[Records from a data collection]
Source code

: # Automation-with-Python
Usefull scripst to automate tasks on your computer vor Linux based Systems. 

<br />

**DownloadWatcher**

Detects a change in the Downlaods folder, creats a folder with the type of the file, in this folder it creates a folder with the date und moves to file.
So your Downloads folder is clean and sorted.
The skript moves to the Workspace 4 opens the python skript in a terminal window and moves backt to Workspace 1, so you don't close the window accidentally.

#### Required action
Could you copy each line above word for word?

#### Result of the task
Source code

: # Automation-with-Python
Usefull scripst to automate tasks on your computer vor Linux based Systems. 

<br />

**DownloadWatcher**

Detects a change in the Downlaods folder, creats a folder with the type of the file, in this folder it creates a folder with the date und moves to file.
So your Downloads folder is clean and sorted.
The skript moves to the Workspace 4 opens the python skript in a terminal window and moves backt to Workspace 1, so you don't close the window accidentally.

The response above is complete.